Miles Davis once said: “Play not what you can play, but what you hear.” The phrase is short, but it contains an entire philosophy that separates craft from art. In this gap between technique and inner impulse, true fusion is born. A state in which acid jazz meets psychedelia, and lo-fi fog settles on a hot funk groove, gives rise to music that is impossible not to feel. The kind made by the guys from the Ventura-based band Matterform on their self-titled debut album, which is officially released on June 19, 2026.

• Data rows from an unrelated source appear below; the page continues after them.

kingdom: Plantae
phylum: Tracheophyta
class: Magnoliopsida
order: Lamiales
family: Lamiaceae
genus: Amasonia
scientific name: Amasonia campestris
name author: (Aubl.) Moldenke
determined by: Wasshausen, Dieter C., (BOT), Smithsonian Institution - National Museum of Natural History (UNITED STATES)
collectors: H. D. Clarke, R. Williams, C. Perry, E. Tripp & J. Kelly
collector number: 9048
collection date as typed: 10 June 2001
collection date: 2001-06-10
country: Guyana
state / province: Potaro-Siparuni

Matterform: Chet Toner (Guitar/Sax), Javier Avlia (Keys), Drew Espejo (Drums), Tony Pelosi (Guitar/Art), Zach Manpearl (Bass/Keys).
Before us is the concentrated result of the band’s four-year wanderings through smoke-filled stages and sun-drenched venues of Ventura and Santa Barbara. Matterform spent a long time carefully testing their “cosmically adventurous” vibrations on audiences before locking them into the confines of a physical medium. By the way, the album “Matterform” is preparing a monumental landing on vinyl, and the cover artwork for it was drawn by the band’s guitarist himself, Tony Pelosi, which only emphasizes the project’s absolute handcrafted nature. Let us lift the needle from the tonearm and go through the record track by track.
The album opens with the composition “Awakening” – a meditative, confident awakening. The melody resembles the morning fog over the Pacific coast, through which the first neon rays of fusion break through. The track gently tunes the ear, slowing inner time. The instruments enter gradually, like light through closed eyelids, immediately defining the album’s space – wide and airy. In every instrumental section, the excellent work of the guys can be heard: virtuoso guitar solos, drums, bass, keyboards, intricate and precise rhythmic patterns. In my opinion, their interaction looks especially effective in the composition “Oxnardis” with the contrast between the ecstatic sound of the bass and the soft, lyrical playing of the solo guitar. “Oxnardis” is the flagship of the album and the first single. A lo-fi tribute to Miles Davis, named after neighboring Oxnard – a small Californian city by the ocean. The melody envelops; it exists in its own time. Cinematic, introspective – one of those things that make you want to look out a car window, pretending to be the hero of a film. It sounds refined, jazzy – pure flight.

In turn, “Duster” adds a little more texture to the palette: here a dusty, analog roughness appears. The rhythm becomes denser; the saxophone part is especially good. At times it seems that the musician uses several types of saxophones. With astonishing ease and grace, he glides from highs to lows and then soars upward again; into his playing he pours an entire sea of passion. The same is true of the other instruments, which enter one after another. In the third minute, the solo and bass guitars enter the game, followed by the keyboards. Everything concludes with the “king” of the composition – the saxophone. And this cannot fail to resonate with the listener. The release is equally stylistically strict, unobtrusively conceptual, and demonstrates the improvisational mastery of the recording participants. Next comes “Toaster” – the second single and an energetic moment of the album. A change of angle takes place: funk riffs, elastic bass – jazz ceases to be polite and begins to move. Danceable, without unnecessary fuss.
If we speak about the brightest synthesizer and horn parts, then here I would give preference to the composition “Paperweight”. It rests on a surprisingly dense and tangible bass framework; then the guitar and electronics come to the forefront: sometimes one after the other, sometimes in unison. Psychedelia in its most elegant manifestation. The drum kit is the generator of the track’s drive, and this generator sometimes seems like a perpetual motion machine, so intensely does the drummer give his all. Suppressed tension reveals itself in brief trumpet insertions, when, having played, thrown, fired, stretched, sung, or whispered one or two notes, the musician expresses light, reason, tenderness, respect, delight. In the recording, one can clearly hear the “togetherness” that the musicians forged over four years on the Californian coasts.

“Morpheus” is the final chord of the album. A beautiful, enveloping conclusion to a cosmic journey. The solo continues the rhythm, but at the same time breaks it apart, as time itself can divide – disappearing, abstract, and unpredictable. The music is contradictory, calm, and at the same time bright. The harmonious sound of all the instruments and expressive solos – the background and foreground of the music – constantly exchange places. The fading echo effect leaves a pleasant aftertaste and a persistent desire to put the record on repeat.
Matterform’s debut turned out to be interesting. Even more interesting is where the collective will move next in its creativity: no one has yet canceled the work on recording a second album!